Consumers aren't turning away from expensive, branded consumer staples. That was the headline takeaway from Procter & Gamble's (PG 0.21%) recent earnings report, which featured the fastest organic sales growth on record for the business.
P&G's fiscal third quarter, which runs through late March, put the company on pace to beat its earlier growth outlook. Earnings are on track to meet that forecast too, despite accelerating inflation. But management made some cautious comments about growth challenges ahead as shoppers start becoming more price sensitive.
Let's dive right in.
Market share gained in several categories
Investors had high expectations heading into the report, but P&G blew past those targets.
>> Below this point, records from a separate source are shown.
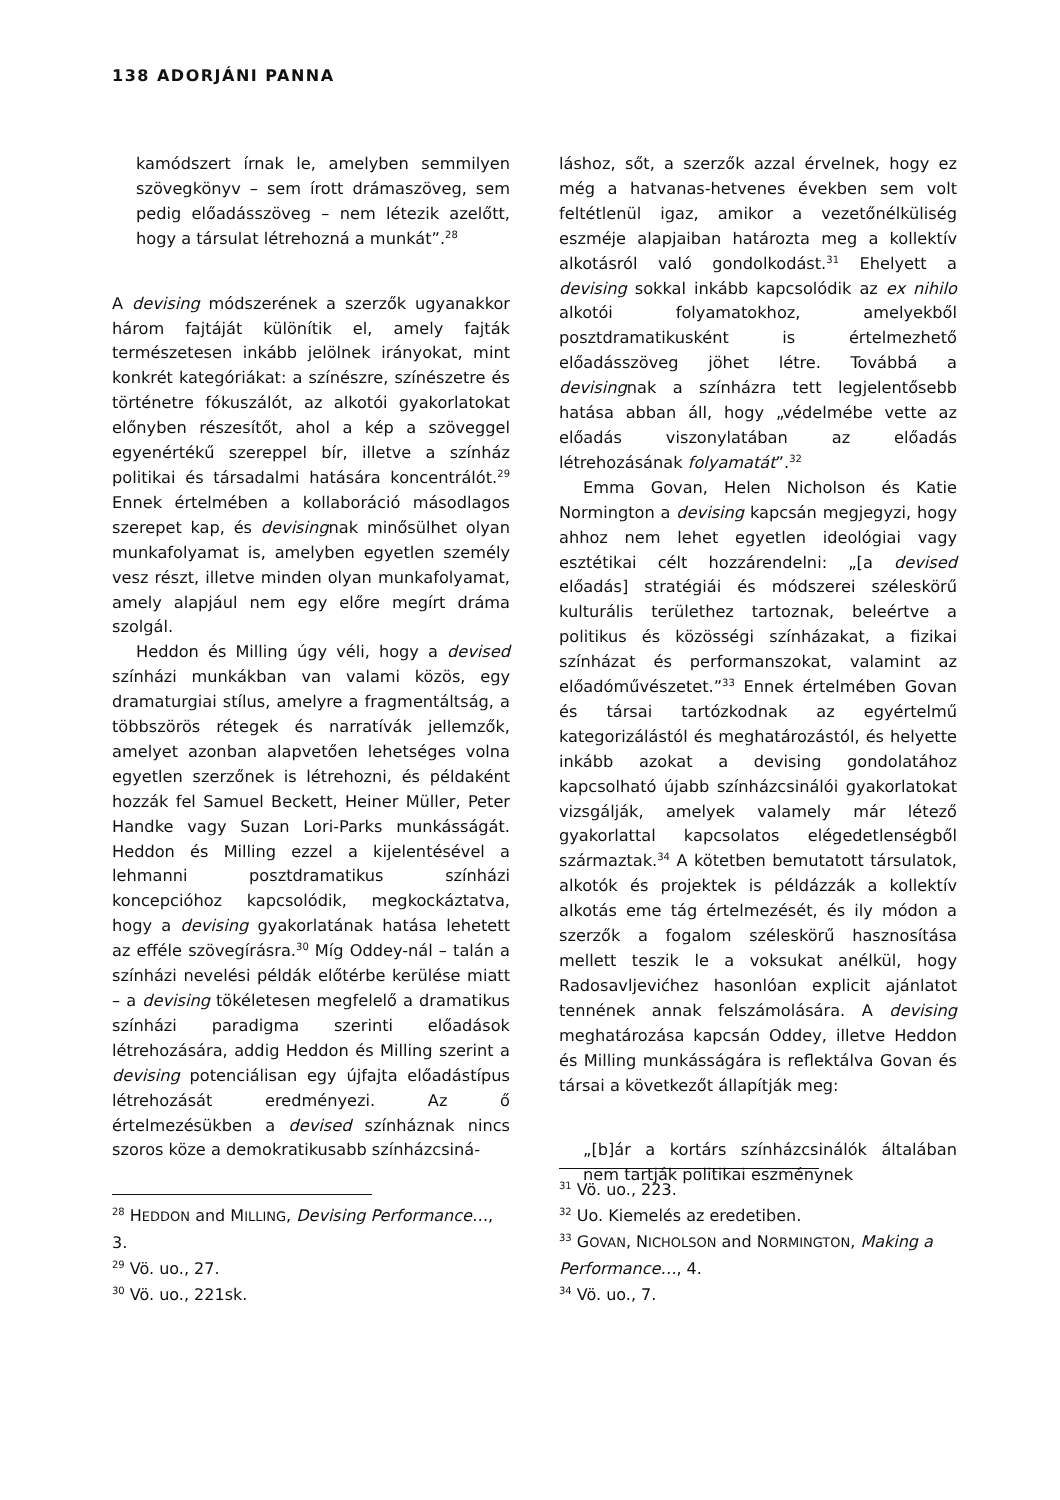138 ADORJÁNI PANNA
kamódszert írnak le, amelyben semmilyen szövegkönyv – sem írott drámaszöveg, sem pedig előadásszöveg – nem létezik azelőtt, hogy a társulat létrehozná a munkát”.<sup>28</sup>
A devising módszerének a szerzők ugyanakkor három fajtáját különítik el, amely fajták természetesen inkább jelölnek irányokat, mint konkrét kategóriákat: a színészre, színészetre és történetre fókuszálót, az alkotói gyakorlatokat előnyben részesítőt, ahol a kép a szöveggel egyenértékű szereppel bír, illetve a színház politikai és társadalmi hatására koncentrálót.<sup>29</sup> Ennek értelmében a kollaboráció másodlagos szerepet kap, és devisingnak minősülhet olyan munkafolyamat is, amelyben egyetlen személy vesz részt, illetve minden olyan munkafolyamat, amely alapjául nem egy előre megírt dráma szolgál.
Heddon és Milling úgy véli, hogy a devised színházi munkákban van valami közös, egy dramaturgiai stílus, amelyre a fragmentáltság, a többszörös rétegek és narratívák jellemzők, amelyet azonban alapvetően lehetséges volna egyetlen szerzőnek is létrehozni, és példaként hozzák fel Samuel Beckett, Heiner Müller, Peter Handke vagy Suzan Lori-Parks munkásságát. Heddon és Milling ezzel a kijelentésével a lehmanni posztdramatikus színházi koncepcióhoz kapcsolódik, megkockáztatva, hogy a devising gyakorlatának hatása lehetett az efféle szövegírásra.<sup>30</sup> Míg Oddey-nál – talán a színházi nevelési példák előtérbe kerülése miatt – a devising tökéletesen megfelelő a dramatikus színházi paradigma szerinti előadások létrehozására, addig Heddon és Milling szerint a devising potenciálisan egy újfajta előadástípus létrehozását eredményezi. Az ő értelmezésükben a devised színháznak nincs szoros köze a demokratikusabb színházcsiná-
<sup>28</sup> HEDDON and MILLING, Devising Performance…, 3.
<sup>29</sup> Vö. uo., 27.
<sup>30</sup> Vö. uo., 221sk.
láshoz, sőt, a szerzők azzal érvelnek, hogy ez még a hatvanas-hetvenes években sem volt feltétlenül igaz, amikor a vezetőnélküliség eszméje alapjaiban határozta meg a kollektív alkotásról való gondolkodást.<sup>31</sup> Ehelyett a devising sokkal inkább kapcsolódik az ex nihilo alkotói folyamatokhoz, amelyekből posztdramatikusként is értelmezhető előadásszöveg jöhet létre. Továbbá a devisingnak a színházra tett legjelentősebb hatása abban áll, hogy „védelmébe vette az előadás viszonylatában az előadás létrehozásának folyamatát”.<sup>32</sup>
Emma Govan, Helen Nicholson és Katie Normington a devising kapcsán megjegyzi, hogy ahhoz nem lehet egyetlen ideológiai vagy esztétikai célt hozzárendelni: „[a devised előadás] stratégiái és módszerei széleskörű kulturális területhez tartoznak, beleértve a politikus és közösségi színházakat, a fizikai színházat és performanszokat, valamint az előadóművészetet.”<sup>33</sup> Ennek értelmében Govan és társai tartózkodnak az egyértelmű kategorizálástól és meghatározástól, és helyette inkább azokat a devising gondolatához kapcsolható újabb színházcsinálói gyakorlatokat vizsgálják, amelyek valamely már létező gyakorlattal kapcsolatos elégedetlenségből származtak.<sup>34</sup> A kötetben bemutatott társulatok, alkotók és projektek is példázzák a kollektív alkotás eme tág értelmezését, és ily módon a szerzők a fogalom széleskörű hasznosítása mellett teszik le a voksukat anélkül, hogy Radosavljevićhez hasonlóan explicit ajánlatot tennének annak felszámolására. A devising meghatározása kapcsán Oddey, illetve Heddon és Milling munkásságára is reflektálva Govan és társai a következőt állapítják meg:
„[b]ár a kortárs színházcsinálók általában nem tartják politikai eszménynek
<sup>31</sup> Vö. uo., 223.
<sup>32</sup> Uo. Kiemelés az eredetiben.
<sup>33</sup> GOVAN, NICHOLSON and NORMINGTON, Making a Performance…, 4.
<sup>34</sup> Vö. uo., 7.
Organic sales jumped 10% to set a modern record for the massive business. Those gains came from a healthy mix of rising prices and increased sales volumes, too. P&G noted a continued demand shift toward more premium products in franchises like Tide, Olay, and Crest.
The news was even better around market share. P&G gained ground across most of its competitive brand categories. Globally, market share edged up by half of a percentage point. "We delivered another strong quarter," CEO Jon Moeller said in a press release.
Cash and profits see some pressure
The company endured pressure from rising costs. Gross profit margin dove by 4 full percentage points despite those higher prices. Yet P&G found room to cut costs in other areas so that the overall operating margin held steady.
Still, the company is facing an over $3 billion headwind from rising costs on inputs, transportation, and foreign exchange swings just in fiscal 2022. That pressure kept a lid on earnings growth in Q3 and ensured that cash flow was weaker than investors are used to seeing. Yet P&G is still leading the industry on key measures like profitability, growth, and cash generation.
The company raised its fiscal-year growth outlook while leaving its earnings forecast unchanged. That's great news for shareholders since it means P&G is on track for another strong sales year. It will likely deliver nearly $20 billion of cash to investors through dividends and stock buybacks, too.
Management noted big risks to the short-term outlook, mainly around slowing economic growth and increased price sensitivity by consumers. While shoppers gladly paid up for P&G's more premium options this past quarter, that behavior might not last long as prices rise further over the next several months.
The company has been preparing for that potential challenge by slashing costs and adding more value-focused product options. Investors won't know how well those initiatives have protected growth until reviewing the next few quarterly reports.
In the meantime, P&G appears to be on its best sales pace in recent memory. And the company has the resources and the desire to reward shareholders by sending along more cash. Those factors make P&G a compelling stock holding, even approaching a potentially weaker selling environment in the second half of 2022.